Bowen’s excellent text Introduction to Vectors and Tensors: Linear and Multilinear Algebra just threw a wrench in things and has me confused.

In section 14 he carefully introduces the concept of a “reciprocal basis” which was new to me but initially made sense. Every basis $\{\mathbf e_i\}$ of an $N$-dimensional inner product vector space has a unique reciprocal basis $\{\mathbf e^i\}$ such that $${\mathbf e^i}\cdot{\mathbf e_j}=\delta^i_j$$ He provides a nice graphical example in $\Bbb R^2$. He goes on to describe components under the basis and reciprocal basis as “contravariant” and “covariant” components of the same vector. These notions make sense to me since the fact that the scalar product of matching pairs of basis/reciprocal basis vectors is one assures that that they vary in opposite directions when scaled or rotated.

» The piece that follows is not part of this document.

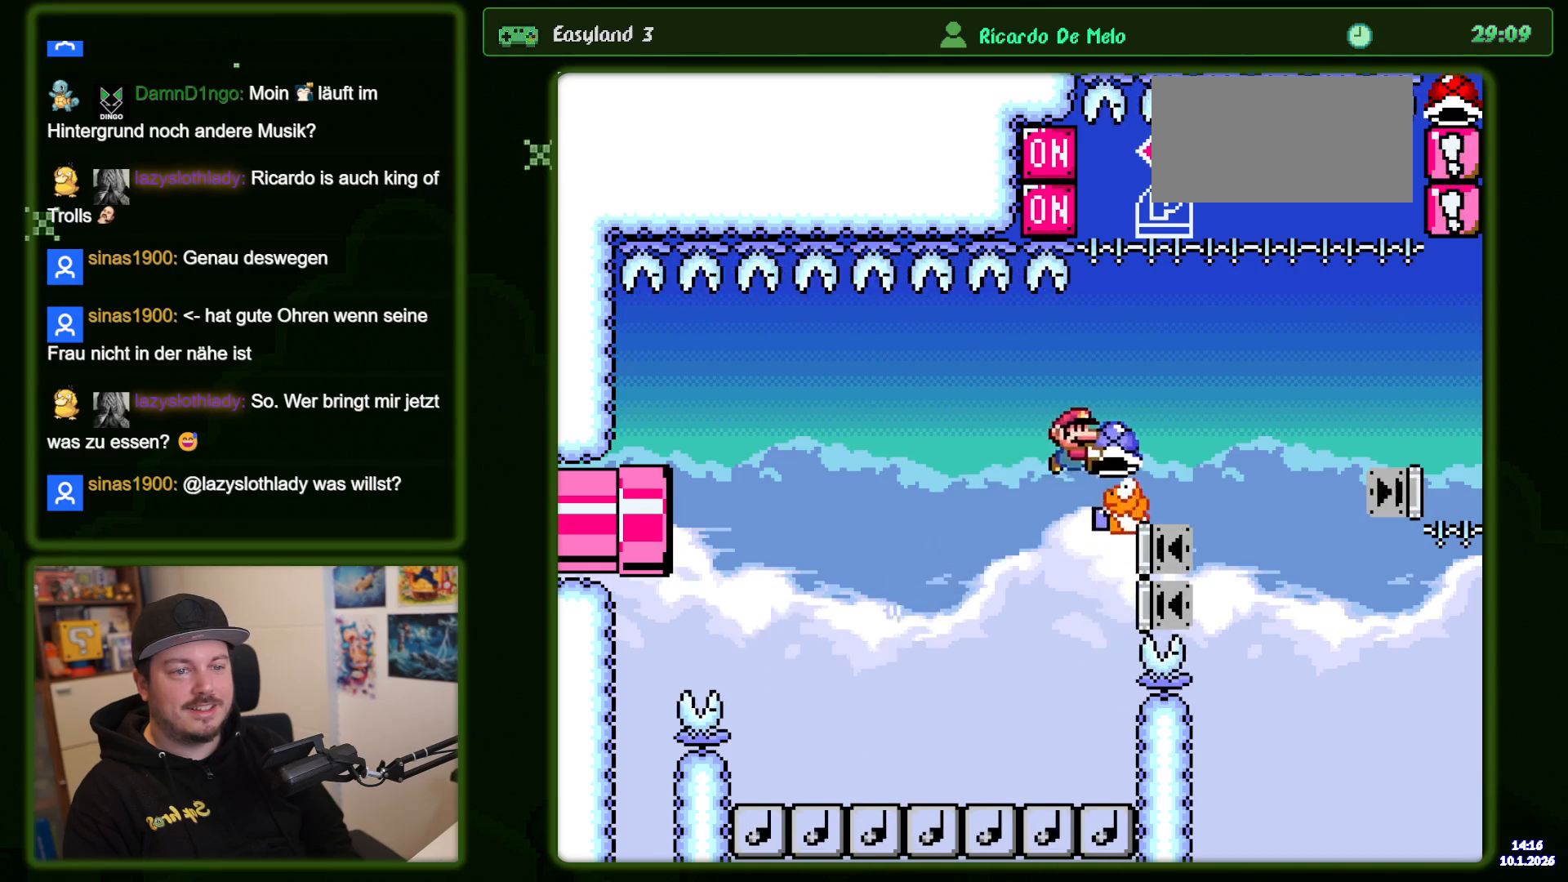
{"buttons": ["B", "Y"], "events": [[83, "Y", "down"], [200, "DPAD_RIGHT", "up"], [250, "DPAD_LEFT", "down"], [367, "Y", "up"], [383, "DPAD_LEFT", "up"], [450, "Y", "down"]]}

The confusion arose when in Section 31 he launches into a traditional description of a dual basis of the dual space of linear functionals (1-forms, covectors) on a vector space. Here contravariant and covariant vectors are entirely different objects in different vector spaces and a bilinear operation between elements of the basis and the dual basis (not an inner product defined in either vector space) returns the Kronecker delta.

How should I reconcile these superficially similar descriptions of what seem to be fundamentally different things? Are they linked by an isomorphism between the dual basis in the dual space and the reciprocal basis in original vector space? Does this relate to the canonical isomorphism (independent of basis) between a vector space and the dual of its dual (something I am still trying to get my head around)? Thanks!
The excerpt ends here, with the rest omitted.